/nebula

Zero-data (yet trainable) probabilistic fundamental frequency estimator.

Primary LanguageMatlabGNU General Public License v3.0GPL-3.0

Nebula

Zero-data (yet trainable) probabilistic fundamental frequency estimator.

Paper available on arXiv, to be presented in Interspeech 2018.

Proudly implemented in GNU Octave. Probably won't work in MATLAB.

License: GPL v3

What is Nebula

Nebula is a low-gross-error pitch estimator designed for speech synthesis systems. The main idea is to define a very rough probabilistic distribution of speech signals, generate synthetic signals from the distribution by means of Monte-Carlo simulation, and train an estimator on the synthetic data.

The difficulty with this type of data-free approaches is the poor generalization from synthetic speech to real speech data. This is tackled in Nebula by factorizing the problem into a lot of time-frequency local pieces and training a frequency-dependent model for each band. The prediction from all frequency-dependent models are fused together by taking the average log posterior.

The said factorization is made possible by re-using Hideki Kawahara's SNR and instantaneous frequency feature extractors, which have very good time-frequency resolution. The models are simply Gaussian Mixture Models (GMM). These low-dimensional GMMs can be efficiently converted into conditional forms when all except one of the variables are known.

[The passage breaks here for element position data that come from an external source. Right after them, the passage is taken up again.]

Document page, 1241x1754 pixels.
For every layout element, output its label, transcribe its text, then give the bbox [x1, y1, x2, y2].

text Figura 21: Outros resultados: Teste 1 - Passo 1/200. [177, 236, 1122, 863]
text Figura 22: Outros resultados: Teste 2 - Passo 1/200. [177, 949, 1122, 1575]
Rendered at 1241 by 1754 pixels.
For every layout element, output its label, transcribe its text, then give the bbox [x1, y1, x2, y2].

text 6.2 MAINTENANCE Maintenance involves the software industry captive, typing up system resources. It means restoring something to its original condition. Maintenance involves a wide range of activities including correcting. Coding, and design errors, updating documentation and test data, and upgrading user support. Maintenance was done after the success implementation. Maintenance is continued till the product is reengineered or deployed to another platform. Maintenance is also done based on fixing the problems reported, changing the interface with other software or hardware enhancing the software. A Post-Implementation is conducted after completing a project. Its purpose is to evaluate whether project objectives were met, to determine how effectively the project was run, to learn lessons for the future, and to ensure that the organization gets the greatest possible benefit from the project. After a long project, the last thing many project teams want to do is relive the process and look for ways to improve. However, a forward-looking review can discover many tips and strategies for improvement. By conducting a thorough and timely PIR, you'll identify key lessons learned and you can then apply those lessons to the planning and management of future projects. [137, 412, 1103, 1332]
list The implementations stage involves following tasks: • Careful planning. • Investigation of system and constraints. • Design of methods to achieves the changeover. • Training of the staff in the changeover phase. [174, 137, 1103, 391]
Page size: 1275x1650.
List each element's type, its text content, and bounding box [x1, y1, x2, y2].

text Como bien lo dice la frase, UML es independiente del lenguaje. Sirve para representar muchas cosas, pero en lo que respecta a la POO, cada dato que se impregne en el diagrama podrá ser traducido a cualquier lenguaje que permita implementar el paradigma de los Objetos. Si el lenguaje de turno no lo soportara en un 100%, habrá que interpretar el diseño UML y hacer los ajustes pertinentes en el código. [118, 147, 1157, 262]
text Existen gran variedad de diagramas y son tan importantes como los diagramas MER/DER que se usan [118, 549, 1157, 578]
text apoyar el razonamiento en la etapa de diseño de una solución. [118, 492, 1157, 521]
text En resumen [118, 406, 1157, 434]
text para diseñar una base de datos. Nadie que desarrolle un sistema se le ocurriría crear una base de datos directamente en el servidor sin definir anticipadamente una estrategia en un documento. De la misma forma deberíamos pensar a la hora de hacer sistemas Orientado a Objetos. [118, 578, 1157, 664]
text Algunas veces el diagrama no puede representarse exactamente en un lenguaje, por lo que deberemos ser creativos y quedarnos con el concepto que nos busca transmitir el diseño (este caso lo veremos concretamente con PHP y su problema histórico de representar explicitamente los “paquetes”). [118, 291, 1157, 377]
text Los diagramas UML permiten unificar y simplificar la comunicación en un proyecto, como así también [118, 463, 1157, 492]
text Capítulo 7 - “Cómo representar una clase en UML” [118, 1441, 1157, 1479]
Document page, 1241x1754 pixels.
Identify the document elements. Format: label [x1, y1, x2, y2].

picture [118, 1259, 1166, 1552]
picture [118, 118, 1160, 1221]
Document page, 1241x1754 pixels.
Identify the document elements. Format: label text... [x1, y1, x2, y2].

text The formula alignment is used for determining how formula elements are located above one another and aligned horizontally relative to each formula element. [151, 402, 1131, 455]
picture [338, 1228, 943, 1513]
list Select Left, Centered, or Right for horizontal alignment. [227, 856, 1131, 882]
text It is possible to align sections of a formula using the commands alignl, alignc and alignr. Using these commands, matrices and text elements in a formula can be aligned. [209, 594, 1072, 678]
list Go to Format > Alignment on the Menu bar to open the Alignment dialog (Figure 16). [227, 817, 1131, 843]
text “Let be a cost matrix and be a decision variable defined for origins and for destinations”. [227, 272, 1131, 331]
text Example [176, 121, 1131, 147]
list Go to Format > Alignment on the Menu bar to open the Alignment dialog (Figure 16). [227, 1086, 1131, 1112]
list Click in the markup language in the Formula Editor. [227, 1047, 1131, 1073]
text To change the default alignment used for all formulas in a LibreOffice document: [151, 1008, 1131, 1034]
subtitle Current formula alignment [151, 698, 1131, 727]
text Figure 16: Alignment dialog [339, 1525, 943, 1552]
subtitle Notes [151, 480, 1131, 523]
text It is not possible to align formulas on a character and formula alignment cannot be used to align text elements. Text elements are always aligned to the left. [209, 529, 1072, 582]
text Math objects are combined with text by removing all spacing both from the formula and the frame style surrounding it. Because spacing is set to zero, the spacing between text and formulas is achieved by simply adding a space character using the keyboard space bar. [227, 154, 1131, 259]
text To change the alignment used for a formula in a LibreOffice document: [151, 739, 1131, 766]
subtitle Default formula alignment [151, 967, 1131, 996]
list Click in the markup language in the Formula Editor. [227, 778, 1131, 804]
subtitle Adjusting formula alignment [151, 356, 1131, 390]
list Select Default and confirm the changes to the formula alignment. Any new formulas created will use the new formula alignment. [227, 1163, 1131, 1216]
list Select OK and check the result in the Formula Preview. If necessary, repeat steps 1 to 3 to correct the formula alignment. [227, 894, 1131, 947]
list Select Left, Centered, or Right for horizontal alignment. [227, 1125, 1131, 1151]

H. Kawahara, Y. Agiomyrgiannakis, and H. Zen, "Using instantaneous frequency and aperiodicity detection to estimate F0 for high-quality speech synthesis," in 9th ISCA Workshop on Speech Synthesis, Sunnyvale, 2016.

Why the name Nebula

The Monte-Carlo simulation generates lots of points in a 6-dimensional space. After some dimensionality reduction and visualization by 3D scatter plot, the resulting image looks like some glowing celestial objects and hence the algorithm was given the name Nebula.

fig2

How to use

Like many of my other projects on Github, some C-implemented functions depend on ciglet (a library of DSP snippets) and libgvps (a library implementing many variants of Viterbi algorithm).

  • cd into ciglet, run make single-file. This creates ciglet.h and ciglet.c under ciglet/single-file/. Copy and rename this directory to nebula/external/ciglet.
  • Put libgvps under nebula/external/ and run make from nebula/external/libgvps/.
  • Finally launch Octave from nebula/, run startup in Octave.

Inference

To estimate F0 from a given audio signal,

[x fs] = audioread('./test.wav');
M = load_model('./model/'); % load from directory ./model
f0 = nebula_est(M, x, fs, 0.005); % estimate F0 at a 0.005s interval

A pretrained model is included in nebula/model. It contains 36 GMMs for all frequency bands and a calibration file Lcal.

You can also let Nebula output the F0 posterior map,

[f0 v pv lmap] = nebula_est(M, x, fs, 0.005);
imagesc(log(lmap));

fig-lmap-1

Training

The training part depends on SPTK.

make_random_dataset; % this is going to take a while
train_gmm; % the actual GMM training and calibration

How to cite this work

K. Hua, "Nebula: F0 estimation and voicing detection by modeling the statistical properties of feature extractors," in Interspeech, Hyderabad, 2018 [to be presented].